▶ _Required action_: Every line below that holds "down" must be copied.

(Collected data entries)

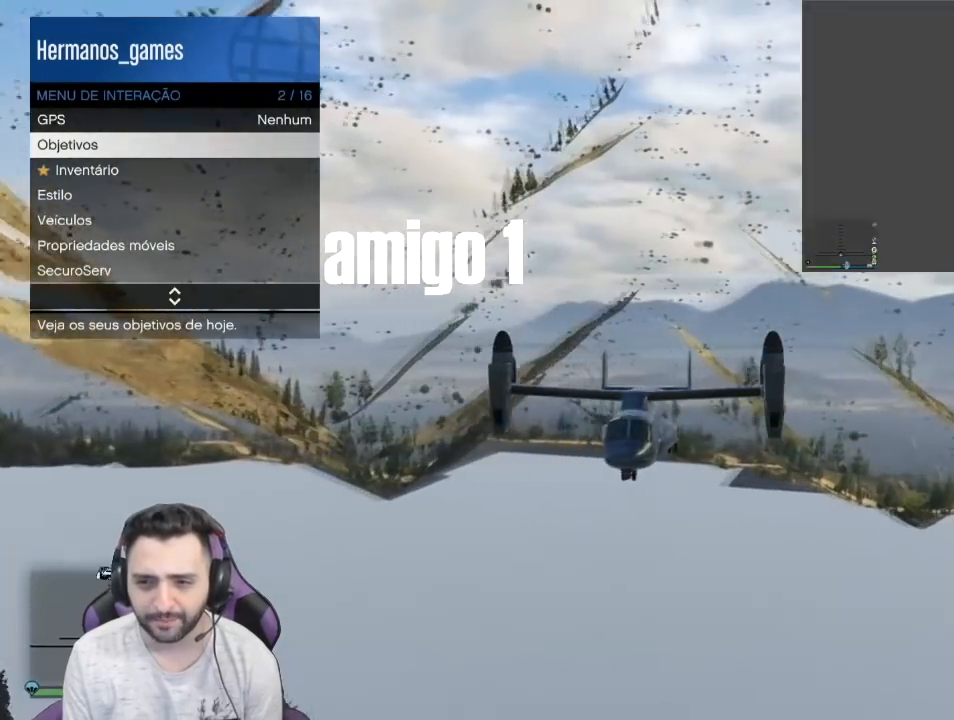
{"buttons": [], "left_stick": "center", "right_stick": "center", "events": []}
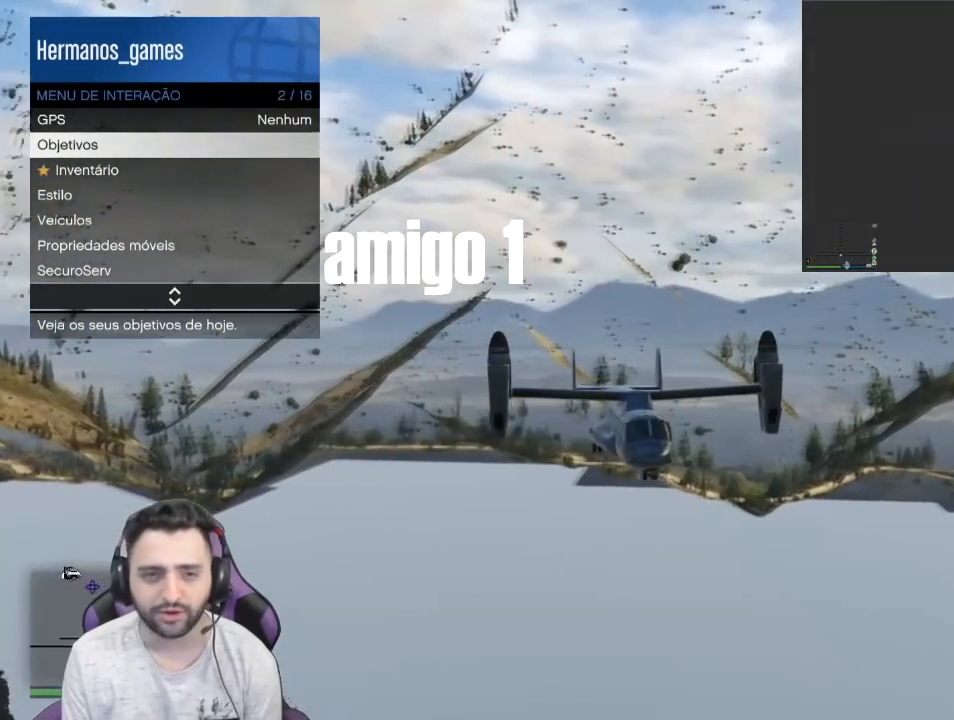
{"buttons": [], "left_stick": "center", "right_stick": "left", "events": [[33, "DPAD_DOWN", "down"], [167, "DPAD_DOWN", "up"], [234, "DPAD_DOWN", "down"], [367, "DPAD_DOWN", "up"], [467, "right_stick", "left"]]}
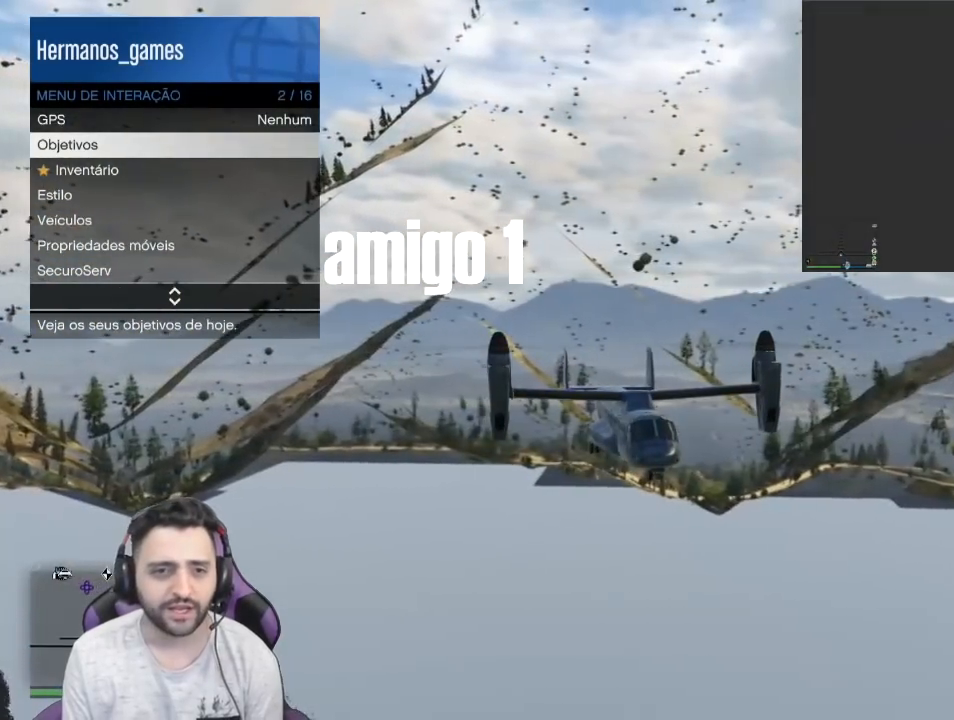
{"buttons": [], "left_stick": "center", "right_stick": "center", "events": [[34, "DPAD_DOWN", "down"], [101, "right_stick", "center"], [167, "DPAD_DOWN", "up"], [234, "DPAD_DOWN", "down"], [368, "DPAD_DOWN", "up"]]}
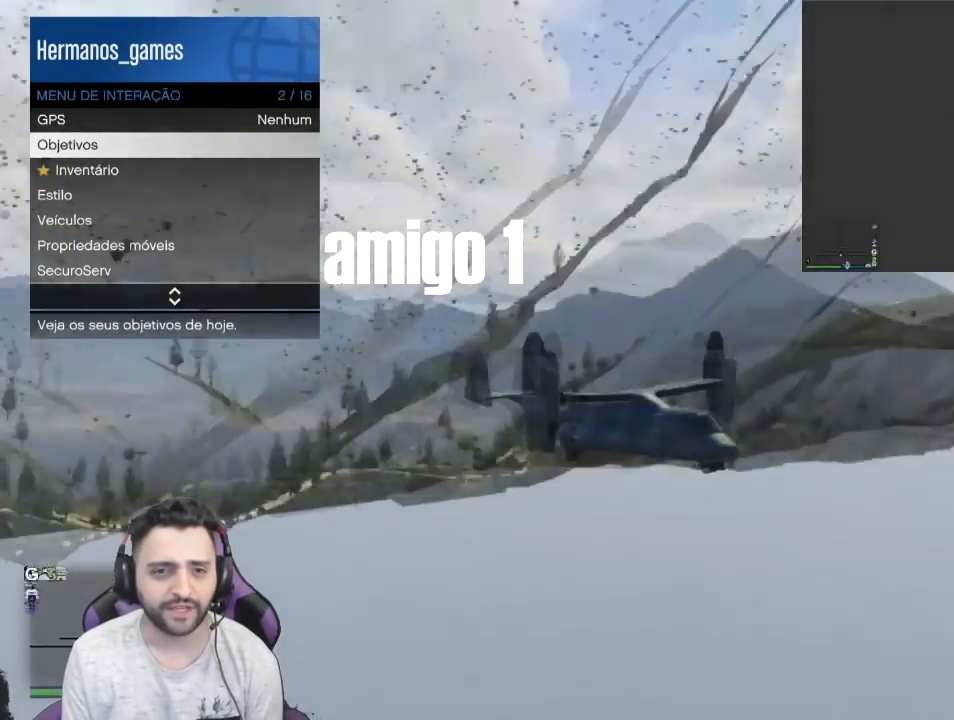
{"buttons": [], "left_stick": "center", "right_stick": "center", "events": [[200, "CROSS", "down"], [334, "CROSS", "up"]]}
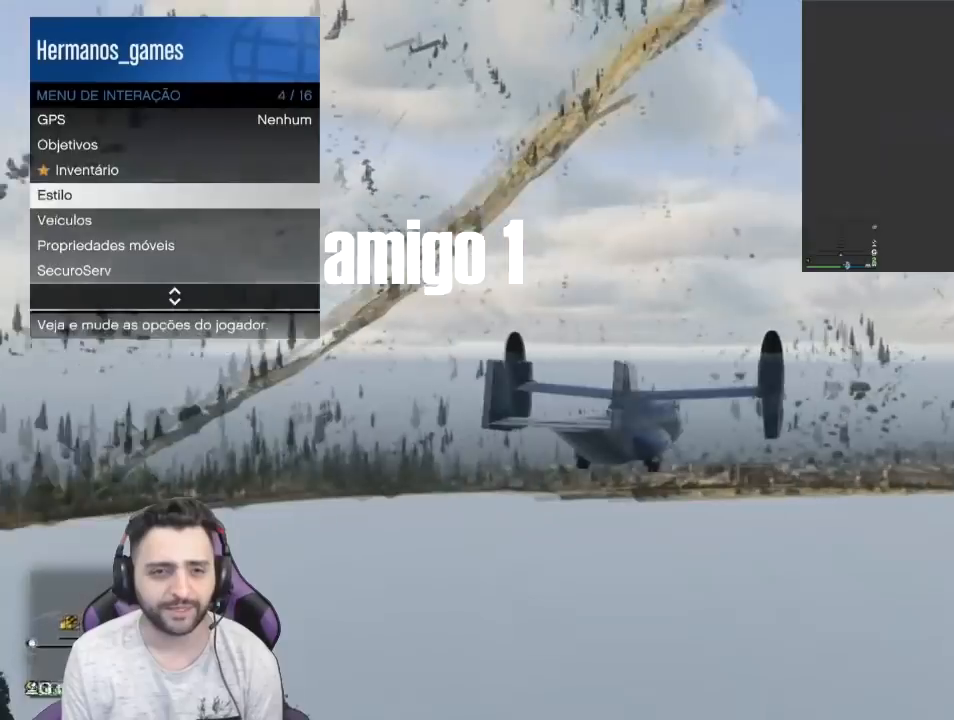
{"buttons": [], "left_stick": "center", "right_stick": "center", "events": []}
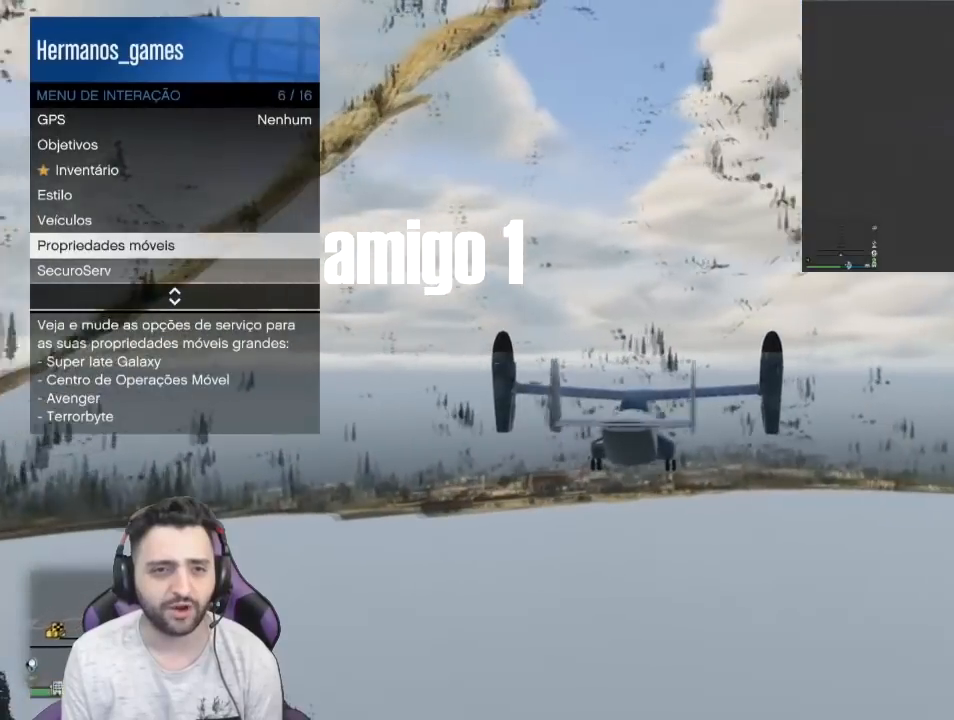
{"buttons": [], "left_stick": "center", "right_stick": "center", "events": [[133, "DPAD_DOWN", "down"], [300, "DPAD_DOWN", "up"], [367, "DPAD_DOWN", "down"], [500, "DPAD_DOWN", "up"]]}
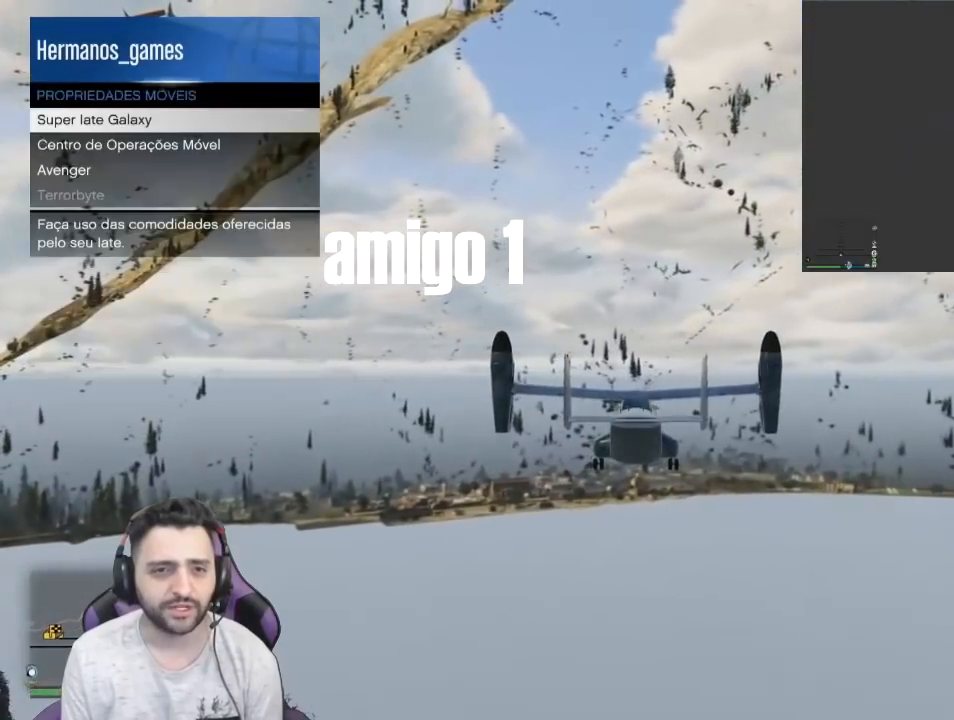
{"buttons": [], "left_stick": "center", "right_stick": "center", "events": [[167, "CROSS", "down"], [301, "CROSS", "up"]]}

▶ _Written solution_:
{"buttons": [], "left_stick": "center", "right_stick": "left", "events": [[33, "DPAD_DOWN", "down"], [167, "DPAD_DOWN", "up"], [234, "DPAD_DOWN", "down"], [367, "DPAD_DOWN", "up"], [467, "right_stick", "left"]]}
{"buttons": [], "left_stick": "center", "right_stick": "center", "events": [[34, "DPAD_DOWN", "down"], [101, "right_stick", "center"], [167, "DPAD_DOWN", "up"], [234, "DPAD_DOWN", "down"], [368, "DPAD_DOWN", "up"]]}
{"buttons": [], "left_stick": "center", "right_stick": "center", "events": [[200, "CROSS", "down"], [334, "CROSS", "up"]]}
{"buttons": [], "left_stick": "center", "right_stick": "center", "events": [[133, "DPAD_DOWN", "down"], [300, "DPAD_DOWN", "up"], [367, "DPAD_DOWN", "down"], [500, "DPAD_DOWN", "up"]]}
{"buttons": [], "left_stick": "center", "right_stick": "center", "events": [[167, "CROSS", "down"], [301, "CROSS", "up"]]}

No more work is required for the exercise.